__TO DO__
Recast the stretch of the data from the line containing "sportowo zarówno w" through the line containing "stopów metali lekkich" as a Markdown table with the columns Row and Line. Give one numbered row per line and leave out any blank lines.

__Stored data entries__
= = =

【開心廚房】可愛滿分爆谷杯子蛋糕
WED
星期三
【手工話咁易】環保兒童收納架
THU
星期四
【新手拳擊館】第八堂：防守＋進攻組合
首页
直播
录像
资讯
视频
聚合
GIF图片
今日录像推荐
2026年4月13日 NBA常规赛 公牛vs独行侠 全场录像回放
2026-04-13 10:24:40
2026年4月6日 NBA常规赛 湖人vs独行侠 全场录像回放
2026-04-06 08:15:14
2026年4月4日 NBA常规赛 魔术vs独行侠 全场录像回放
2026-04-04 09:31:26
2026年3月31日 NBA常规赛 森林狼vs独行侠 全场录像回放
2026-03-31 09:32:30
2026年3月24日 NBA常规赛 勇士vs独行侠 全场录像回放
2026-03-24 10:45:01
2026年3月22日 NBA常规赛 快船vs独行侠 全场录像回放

= = =

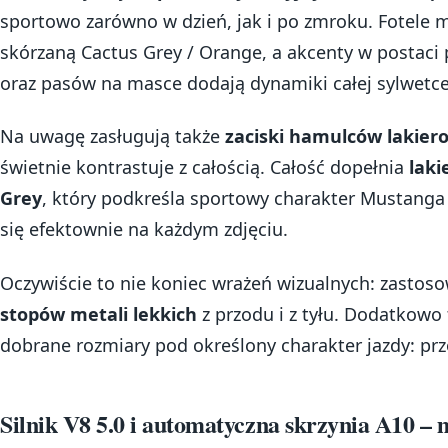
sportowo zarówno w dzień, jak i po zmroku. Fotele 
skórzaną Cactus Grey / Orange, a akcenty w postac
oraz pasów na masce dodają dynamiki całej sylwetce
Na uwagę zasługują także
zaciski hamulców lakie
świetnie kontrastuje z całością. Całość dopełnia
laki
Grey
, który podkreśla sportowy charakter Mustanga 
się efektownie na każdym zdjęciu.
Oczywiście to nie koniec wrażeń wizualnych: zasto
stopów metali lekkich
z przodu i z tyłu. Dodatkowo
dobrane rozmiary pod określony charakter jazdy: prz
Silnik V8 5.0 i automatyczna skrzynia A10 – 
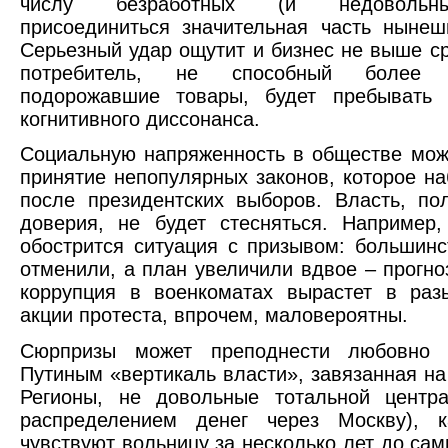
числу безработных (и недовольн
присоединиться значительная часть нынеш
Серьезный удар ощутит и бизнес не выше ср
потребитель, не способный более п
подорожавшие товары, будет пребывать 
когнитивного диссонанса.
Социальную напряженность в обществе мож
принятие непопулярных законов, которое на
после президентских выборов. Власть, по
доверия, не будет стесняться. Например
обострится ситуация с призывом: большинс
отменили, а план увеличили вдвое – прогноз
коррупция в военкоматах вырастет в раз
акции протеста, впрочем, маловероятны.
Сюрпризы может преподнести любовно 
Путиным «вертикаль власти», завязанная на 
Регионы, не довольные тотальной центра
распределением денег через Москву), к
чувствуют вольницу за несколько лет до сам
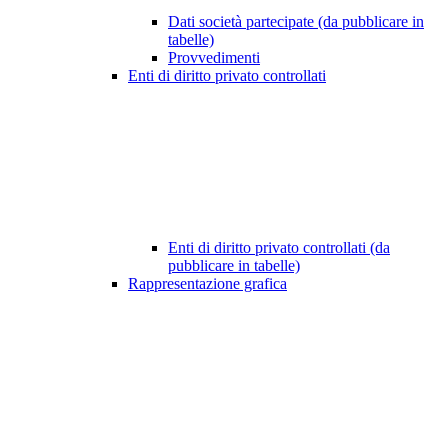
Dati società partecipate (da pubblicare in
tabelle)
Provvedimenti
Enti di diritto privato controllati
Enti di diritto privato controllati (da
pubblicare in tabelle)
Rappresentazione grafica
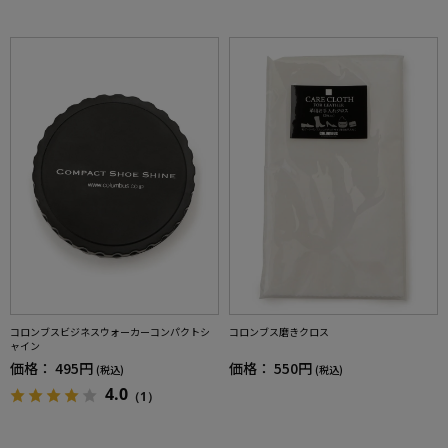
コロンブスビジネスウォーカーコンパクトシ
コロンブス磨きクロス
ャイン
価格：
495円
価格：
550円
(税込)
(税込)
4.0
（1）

= = =

__RESPONSE BOX__
| Row | Line |
|---|---|
| 1 | sportowo zarówno w dzień, jak i po zmroku. Fotele  |
| 2 | skórzaną Cactus Grey / Orange, a akcenty w postac |
| 3 | oraz pasów na masce dodają dynamiki całej sylwetce |
| 4 | Na uwagę zasługują także |
| 5 | zaciski hamulców lakie |
| 6 | świetnie kontrastuje z całością. Całość dopełnia |
| 7 | laki |
| 8 | Grey |
| 9 | , który podkreśla sportowy charakter Mustanga  |
| 10 | się efektownie na każdym zdjęciu. |
| 11 | Oczywiście to nie koniec wrażeń wizualnych: zasto |
| 12 | stopów metali lekkich |